Calcola in quante righe degli elementi qui sotto compare la parola "their", tenendo conto di maiuscole e minuscole. Scrivi soltanto il numero.
╭─ INFORMAZIONI ESTRATTE
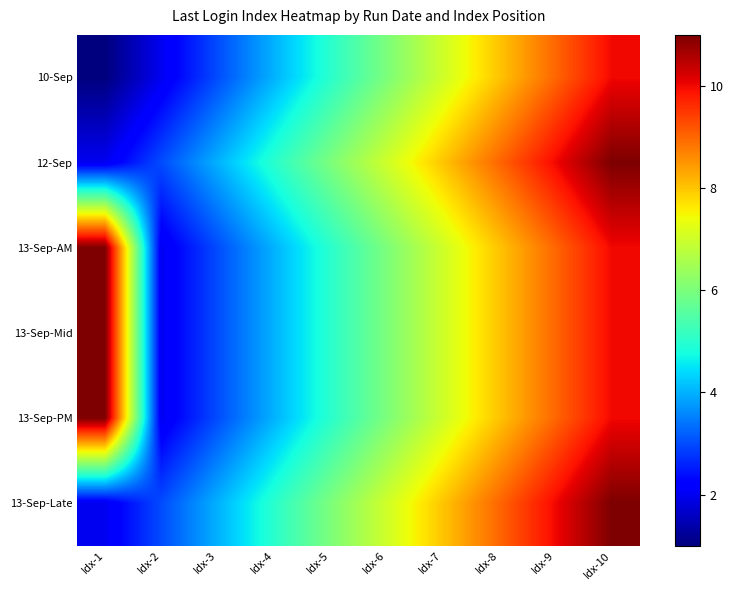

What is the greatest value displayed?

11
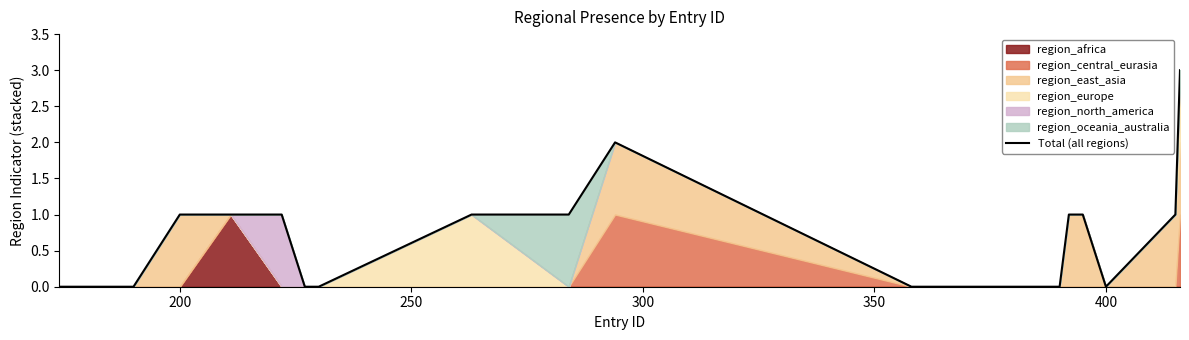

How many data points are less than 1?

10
╰─
╭─ INFORMAZIONI ESTRATTE
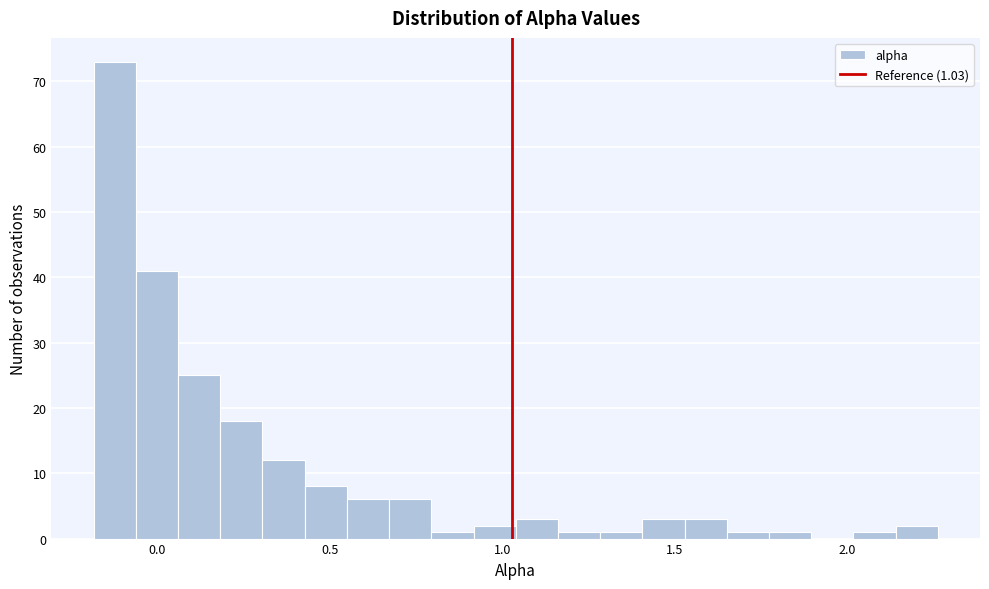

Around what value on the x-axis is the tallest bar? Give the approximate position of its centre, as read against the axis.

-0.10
╰─
╭─ INFORMAZIONI ESTRATTE
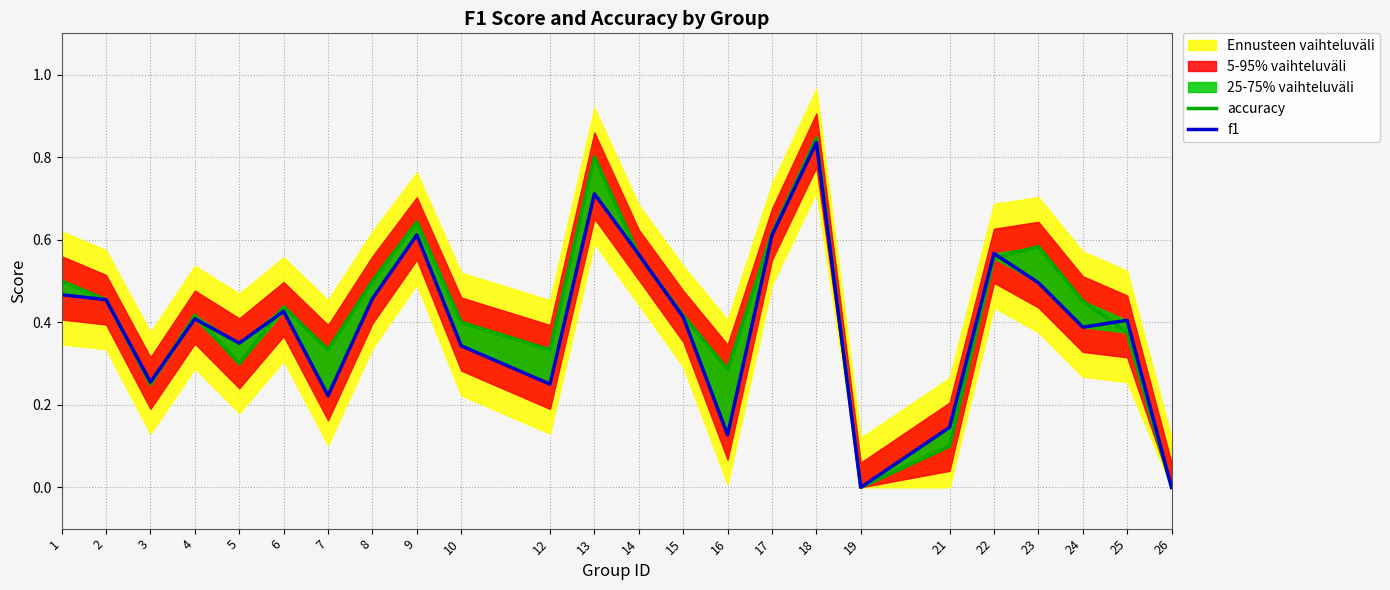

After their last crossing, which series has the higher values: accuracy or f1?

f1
╰─
LA TUA SOLUZIONE → 1